Utility companies have enclosed scratch and sniff cards in their bills to educate the public in recognizing the smell of a methane gas leak. However, this would sometimes lead to a rash of false alarms as the scent emanating from a discarded scratch and sniff is later mistaken for a real gas leak.[1]

Production[edit]

Scratch and sniff is created through the process of micro-encapsulation. The desired smell is surrounded by micro-capsules that break easily when gently rubbed. The rub to release action breaks the micro-encapsulated bubbles and releases the aroma.
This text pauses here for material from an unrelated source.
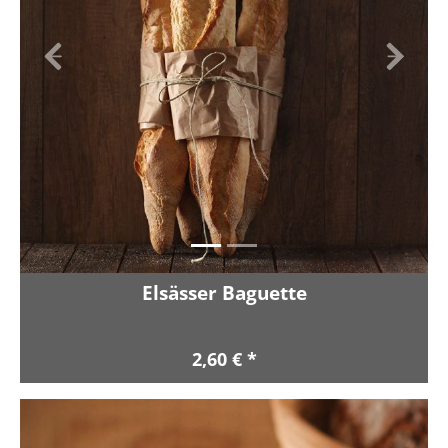
Zurück
Vor
Elsässer Baguette
2,60 € *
Because of the micro-encapsulation, the aroma can be preserved for extremely long periods of time.

While there were hundreds of companies that put out Scratch and Sniff stickers, the most well known are the originators Creative Teaching Press (CTP) (who later renamed them Sniffy's in 1980/1981), Trend Enterprise's Stinky Stickers line (which followed directly after CTP), Hallmark, Sandylion, Spindex, Gordy, and Mello Smello.
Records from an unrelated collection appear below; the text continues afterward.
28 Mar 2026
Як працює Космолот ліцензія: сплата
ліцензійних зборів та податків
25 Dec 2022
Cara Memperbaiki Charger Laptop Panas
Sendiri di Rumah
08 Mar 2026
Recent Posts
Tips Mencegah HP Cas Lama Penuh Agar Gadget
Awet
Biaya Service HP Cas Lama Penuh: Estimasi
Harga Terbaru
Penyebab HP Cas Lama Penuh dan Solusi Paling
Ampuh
More recently the BBC reinvented Scratch and Sniff cards with a version that accompanied a new television series 'Filthy Cities'. Viewers were invited to use the aroma cards at home to experience the nasty smells of Medieval London and Revolutionary Paris as they were taken on a journey back in time to the 'filthy cities' of yesteryear. The four aromas included Sewage, 18th Century Tannery, Marie Antoinettes Perfume and Pong de Paris. The fragrances and scratch and sniff cards were developed by The Aroma Company Europe in Oxfordshire using aroma touch to smell technology.

Scratch and sniff in popular culture[edit]
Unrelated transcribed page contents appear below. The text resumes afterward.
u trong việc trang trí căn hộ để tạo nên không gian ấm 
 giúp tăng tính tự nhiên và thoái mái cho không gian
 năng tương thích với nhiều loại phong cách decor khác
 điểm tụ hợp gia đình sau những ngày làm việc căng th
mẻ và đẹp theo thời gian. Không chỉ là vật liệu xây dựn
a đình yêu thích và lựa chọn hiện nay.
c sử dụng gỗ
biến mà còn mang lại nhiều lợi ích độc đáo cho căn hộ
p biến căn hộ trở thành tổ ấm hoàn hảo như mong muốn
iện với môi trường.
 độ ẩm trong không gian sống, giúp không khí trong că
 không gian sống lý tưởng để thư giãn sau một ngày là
German scratch and sniff card from the film "Polyester"

Apart from the stickers, scratch and sniff surfaces are to be found on some objects in popular culture:

  • Gran Turismo 2 and FIFA 2001 featured a scratch and sniff disc.
  • Leisure Suit Larry: Love for Sail! featured a scratch and sniff card - the CyberSniff 2000 - which had nine different scents. The game would flash a coloured square with a number in it up at points during the game for the player to smell the corresponding square on the card.
  • The vinyl cover of Dandelion Gum, an album by Black Moth Super Rainbow, has a scratch and sniff surface.
  • The Player's Guide for the 1995 Super Nintendo video game EarthBound included six scratch and sniff cards. One contained a mystery scent; if the player guessed the smell and sent in the card to Nintendo, they would receive a prize. The scent turned out to be pizza.
  • The 1981 movie Polyester, directed, produced, and written by John Waters, was released featuring a gimmick called "Odorama", whereby viewers could smell what they saw on screen through scratch and sniff cards. The Odorama gimmick was also used for the 2009 Sydney Underground Film Festival screening of Water's 1972 cult classic Pink Flamingos. Several other movies had used this idea, such as Rugrats Go Wild and Spy Kids: All the Time in the World, the latter you had to rub instead of scratch. In 2011 Midnight Movies reproduced Polyster 'Odorama' for the Edinburgh Film Festival using replica scratch and sniff cards with the original 10 aromas used in the 1981 movie.
  • The band Mae released a limited edition CD during their US tour with a scratch and sniff surface. It was scented like the ocean and the crowd was encouraged to smell the discs during their song "The Ocean".[2]
  • Katy Perry made her album Teenage Dream [Deluxe Edition] smell like cotton candy through scratch and sniff technology.
  • In the Pushing Daisies episode "The Smell of Success", olfactory scientist Napoleon LeNez has written a scratch and sniff book for using odours to bring success in the life of the reader. The protagonists investigate a murderous attempt to sabotage his book launch.
  • Goregrind band The County Medical Examiners's 2007 debut album, Olidous Operettas, had a scratch and sniff CD face that, according to vocalist/guitarist Dr. Fairbanks, "will smell like rotten meat".
  • Hustler Magazine's August 1977 issue had a Scratch 'n' Sniff centerfold.